Once we’d opened all the windows we took the time to have a good look at our surroundings, something about the place looked familiar, small shelves in random places, overly elaborate Asian looking light fittings, then on each window a flamboyant Z with other wording half heartedly removed.
The place used to be an Indian Restaurant. In fact, the only reason it was no longer an Indian restaurant is because someone had removed the chairs and tables and replaced them with children’s bunk beds. The reception desk was still outside our room, the kitchen was also still there although it looked like they were replacing the heavy duty restaurant equipment with more domestic looking appliances.
Even the carpet looked like the kind you find in an Indian restaurant; I have no idea what it’s called, ‘Tiled Taj Mahal Dome’ perhaps? But there it was, in burgundy and black.
The room had four bunk beds so Finlay opted for the floor, which was probably only marginally less clean than the beds themselves. We did venture up the stairs to the communal areas, the delightfully fragrant receptionist was cooking his dinner (having a bath might be more useful chum) and the communal sitting-cum-dining room was empty. We hadn’t seen any other inmates around.

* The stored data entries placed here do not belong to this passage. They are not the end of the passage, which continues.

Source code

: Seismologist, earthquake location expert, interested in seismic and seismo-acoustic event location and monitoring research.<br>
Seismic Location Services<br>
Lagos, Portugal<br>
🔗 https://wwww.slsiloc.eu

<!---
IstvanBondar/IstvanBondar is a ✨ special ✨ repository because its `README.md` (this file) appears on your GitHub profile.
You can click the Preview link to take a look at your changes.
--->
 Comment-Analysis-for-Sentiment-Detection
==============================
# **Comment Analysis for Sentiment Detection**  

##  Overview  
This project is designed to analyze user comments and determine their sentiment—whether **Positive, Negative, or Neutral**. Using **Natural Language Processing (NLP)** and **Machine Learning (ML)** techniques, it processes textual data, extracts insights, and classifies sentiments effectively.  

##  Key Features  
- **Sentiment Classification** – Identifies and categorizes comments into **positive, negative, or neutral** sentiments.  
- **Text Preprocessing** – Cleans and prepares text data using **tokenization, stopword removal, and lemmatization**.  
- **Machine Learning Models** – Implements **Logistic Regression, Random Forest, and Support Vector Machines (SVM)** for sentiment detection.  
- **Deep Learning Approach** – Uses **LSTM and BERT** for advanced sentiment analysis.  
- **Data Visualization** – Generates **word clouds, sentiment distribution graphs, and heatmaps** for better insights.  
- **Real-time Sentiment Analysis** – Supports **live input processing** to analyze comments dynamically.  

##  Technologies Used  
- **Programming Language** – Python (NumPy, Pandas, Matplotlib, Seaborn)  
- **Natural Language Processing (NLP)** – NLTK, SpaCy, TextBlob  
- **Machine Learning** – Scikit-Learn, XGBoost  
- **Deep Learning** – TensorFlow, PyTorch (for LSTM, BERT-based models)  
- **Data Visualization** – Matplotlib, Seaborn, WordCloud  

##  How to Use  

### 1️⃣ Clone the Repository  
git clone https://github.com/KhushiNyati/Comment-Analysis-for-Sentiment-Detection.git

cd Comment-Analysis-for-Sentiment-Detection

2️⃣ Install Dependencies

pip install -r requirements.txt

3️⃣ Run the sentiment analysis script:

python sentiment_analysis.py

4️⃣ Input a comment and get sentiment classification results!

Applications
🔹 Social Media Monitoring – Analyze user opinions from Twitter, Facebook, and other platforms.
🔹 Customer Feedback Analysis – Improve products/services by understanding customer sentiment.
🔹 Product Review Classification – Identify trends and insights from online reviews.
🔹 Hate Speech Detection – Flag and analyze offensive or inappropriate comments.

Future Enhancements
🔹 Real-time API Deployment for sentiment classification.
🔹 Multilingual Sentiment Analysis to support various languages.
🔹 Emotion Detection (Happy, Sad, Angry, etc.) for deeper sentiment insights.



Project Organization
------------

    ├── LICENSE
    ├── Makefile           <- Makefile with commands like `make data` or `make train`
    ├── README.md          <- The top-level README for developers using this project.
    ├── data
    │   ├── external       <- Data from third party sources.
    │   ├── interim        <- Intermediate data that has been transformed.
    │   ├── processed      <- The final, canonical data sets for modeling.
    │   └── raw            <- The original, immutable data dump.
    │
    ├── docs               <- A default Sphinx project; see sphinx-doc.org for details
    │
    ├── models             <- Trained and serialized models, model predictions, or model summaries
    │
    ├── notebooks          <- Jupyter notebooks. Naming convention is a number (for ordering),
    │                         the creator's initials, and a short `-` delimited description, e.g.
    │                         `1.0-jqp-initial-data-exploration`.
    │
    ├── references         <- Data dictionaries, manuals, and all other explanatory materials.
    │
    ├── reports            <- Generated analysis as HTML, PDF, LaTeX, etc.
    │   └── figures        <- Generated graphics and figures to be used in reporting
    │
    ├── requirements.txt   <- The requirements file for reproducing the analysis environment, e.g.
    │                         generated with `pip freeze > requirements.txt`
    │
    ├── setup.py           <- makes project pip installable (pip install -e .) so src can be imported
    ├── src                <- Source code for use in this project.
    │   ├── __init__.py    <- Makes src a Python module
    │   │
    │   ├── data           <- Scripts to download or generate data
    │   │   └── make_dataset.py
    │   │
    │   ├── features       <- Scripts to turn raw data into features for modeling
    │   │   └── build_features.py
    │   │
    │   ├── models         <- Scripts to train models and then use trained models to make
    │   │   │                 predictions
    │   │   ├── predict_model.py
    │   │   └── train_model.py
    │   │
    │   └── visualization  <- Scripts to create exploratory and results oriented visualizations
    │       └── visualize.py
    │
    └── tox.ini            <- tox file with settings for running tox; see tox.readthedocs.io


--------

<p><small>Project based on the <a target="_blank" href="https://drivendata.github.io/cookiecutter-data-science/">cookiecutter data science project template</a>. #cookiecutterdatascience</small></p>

We decided to have a look around town and by a weird form of mutual mind reading, we all bought presents for each other, this probably sounds more grand than it actually was, the presents mostly came from the many pound shops on Eastgate High Street, Michael got some children’s underwear (he works with young children and often tells stories involving toilet based failures with the kids, not him obviously, he’s 23.) Lewis got a lovely new case for his phone, I think it had a pink pony on it, I got a charming T shirt with a message about Scottish Independence with the word freedom emblazoned under a picture of William Wallace or Mel Gibson, (the two are now interchangeable.) Ross (not a leader per se but an ex-member who is now a doctor - we turn out quality people you know…) was given a toy doctor’s set, useful in this age of NHS cuts. There were also red horns and a tail kicking around, I assume they were available for purchase because Halloween would soon be upon us and
Inverness must have its fair share of drunken slappers prepared to don such attire. Equally they may have been left in the room by the previous incumbents, something tells me the hostel’s chambermaids aren’t as conscientious as they could be, or that they even exist.
When ever we see a pound shop we can’t walk by with out seeing who can buy the most useless artefact for a quid, it’s become a bit of a habit, so this is what we did, I managed to find some arm tattoos, like tights with a pattern on and about as convincing as Jimmy Saville claiming he actually was in Mothercare for some baby powder. Michael went one better and bought an East 17 CD (I know…) Lewis on the other hand bought a pack of tin foil containers of the kind Chinese and indeed, Indian Takeaways use for food. I like to think we left them at the hostel, if ever it reverts back to an Indian Restaurant, they can hit the ground running.
While the younger crowd returned to the hostel we went to the pub, Hootenanny’s has live music on every night, this evening a three piece band was in residence playing mostly rock, last time I was here it was the Rooty-ma-toot Big Band which if I’m being honest, I preferred. The main guy in the three-piece could certainly play his guitar but after a while it got a bit samey and overly loud, he really put his heart into it although the bass player looked on the brink of suicide, which I understand is normal for them. By far though, it was the drummer who seemed to be having the most fun.
We came away from there and had a drink in a Karaoke bar called ‘Gun Smiths’ which was rubbish, at that we decided to return to the Hostel, we were all feeling peckish and wondered if they could still rustle up a curry.